Specialists at the facility say Lyme disease could have laid dormant in Rayburn for years, but her body was able to fight it off. When she gave birth, however, it’s likely the disease was able to take hold. And, as an added twist, there was mold at her mother’s house in Pagosa Springs, further weakening her immune system.
It’s anyone’s guess when or where she was bitten, Rayburn said.
Health officials in Colorado maintain Lyme disease does not exist in the state.
A spokeswoman at San Juan Basin Public Health said there have been three cases of the disease in La Plata County in the past 10 years, but that number is likely low because public health case counts are not the same as a clinical diagnoses.
But every so often, patients with Lyme disease say it’s more commonplace in Colorado than previously thought. Since it’s not on doctors’ radar, it’s hurting the chances of detecting the sickness in its early stages.
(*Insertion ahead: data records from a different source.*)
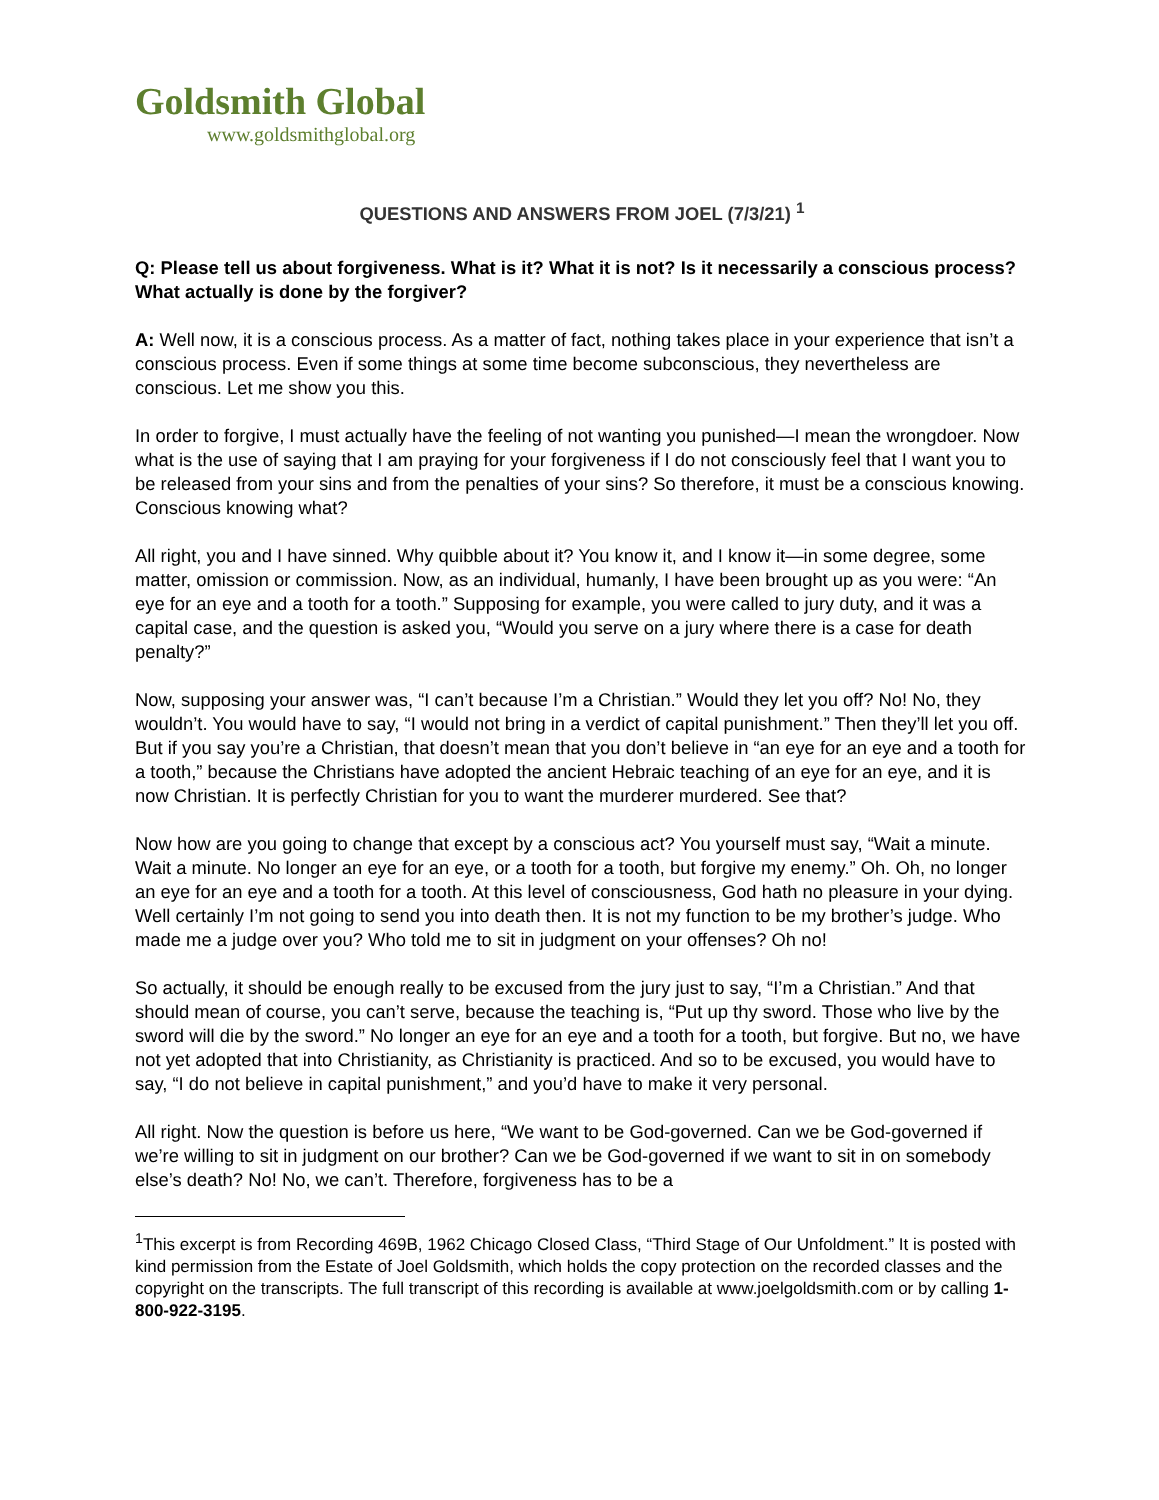Goldsmith Global
www.goldsmithglobal.org
QUESTIONS AND ANSWERS FROM JOEL (7/3/21) <sup>1</sup>
Q: Please tell us about forgiveness. What is it? What it is not? Is it necessarily a conscious process? What actually is done by the forgiver?
A: Well now, it is a conscious process. As a matter of fact, nothing takes place in your experience that isn’t a conscious process. Even if some things at some time become subconscious, they nevertheless are conscious. Let me show you this.
In order to forgive, I must actually have the feeling of not wanting you punished—I mean the wrongdoer. Now what is the use of saying that I am praying for your forgiveness if I do not consciously feel that I want you to be released from your sins and from the penalties of your sins? So therefore, it must be a conscious knowing. Conscious knowing what?
All right, you and I have sinned. Why quibble about it? You know it, and I know it—in some degree, some matter, omission or commission. Now, as an individual, humanly, I have been brought up as you were: “An eye for an eye and a tooth for a tooth.” Supposing for example, you were called to jury duty, and it was a capital case, and the question is asked you, “Would you serve on a jury where there is a case for death penalty?”
Now, supposing your answer was, “I can’t because I’m a Christian.” Would they let you off? No! No, they wouldn’t. You would have to say, “I would not bring in a verdict of capital punishment.” Then they’ll let you off. But if you say you’re a Christian, that doesn’t mean that you don’t believe in “an eye for an eye and a tooth for a tooth,” because the Christians have adopted the ancient Hebraic teaching of an eye for an eye, and it is now Christian. It is perfectly Christian for you to want the murderer murdered. See that?
Now how are you going to change that except by a conscious act? You yourself must say, “Wait a minute. Wait a minute. No longer an eye for an eye, or a tooth for a tooth, but forgive my enemy.” Oh. Oh, no longer an eye for an eye and a tooth for a tooth. At this level of consciousness, God hath no pleasure in your dying. Well certainly I’m not going to send you into death then. It is not my function to be my brother’s judge. Who made me a judge over you? Who told me to sit in judgment on your offenses? Oh no!
So actually, it should be enough really to be excused from the jury just to say, “I’m a Christian.” And that should mean of course, you can’t serve, because the teaching is, “Put up thy sword. Those who live by the sword will die by the sword.” No longer an eye for an eye and a tooth for a tooth, but forgive. But no, we have not yet adopted that into Christianity, as Christianity is practiced. And so to be excused, you would have to say, “I do not believe in capital punishment,” and you’d have to make it very personal.
All right. Now the question is before us here, “We want to be God-governed. Can we be God-governed if we’re willing to sit in judgment on our brother? Can we be God-governed if we want to sit in on somebody else’s death? No! No, we can’t. Therefore, forgiveness has to be a
<sup>1</sup> This excerpt is from Recording 469B, 1962 Chicago Closed Class, “Third Stage of Our Unfoldment.” It is posted with kind permission from the Estate of Joel Goldsmith, which holds the copy protection on the recorded classes and the copyright on the transcripts. The full transcript of this recording is available at www.joelgoldsmith.com or by calling 1-800-922-3195.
Billie Shellist, who was diagnosed with Lyme disease in 2013 and is leader of the Lyme Disease Support Group, told CBS4 (Denver) News in 2016 she suffered from many of the same symptoms Rayburn described. But she, too, went years before a proper diagnosis.
“People just don’t really understand what Lyme disease is,” Shellist told CBS4. “I spent five to six years before (being diagnosed) really sick … going to multiple-type practitioners and no one being able to tell me what’s going on with me.”
Rayburn’s treatment consists of a lot of IV infusions, antibiotics and other substances to help fight toxins. Rayburn said she feels like she’s made a 50% to 60% recovery, but there’s still a long way to go – about another two months of treatment.
And costs are creating another major obstacle for the family. Rayburn estimates about $250,000 has been spent since January, and it’s going to take another $100,000 to $150,000 to fully recover. In the U.S., health insurance covers only 28 days of antibiotic treatment.
“People all over the country are going bankrupt treating this disease,” Rayburn said.
The family has created a GoFundMe page to help cover costs. As of Monday afternoon, the effort had raised more than $9,000. A fundraiser will also take place from 6 to 10 p.m. Wednesday at The New Sheridan Hotel in Telluride.
Approaching the one-year mark since giving birth to her first child, and then getting sick, Rayburn said she’s keeping positive, fighting to get healthy again so she can care for her child.
“I was just so grief-stricken, and still am, because I feel like I missed some of the most precious moments of my daughter’s life,” she said.
But there is some silver lining. Rayburn said she hopes her own experience will help educate other people who are sick and may have Lyme disease.
“Since getting ill, there was only an abyss of darkness in my mind as my body was being ravaged,” she said. “I want others who may be suffering to know that they, too, can overcome this with appropriate treatment and resources; and knowing what the problem is, is the first step.”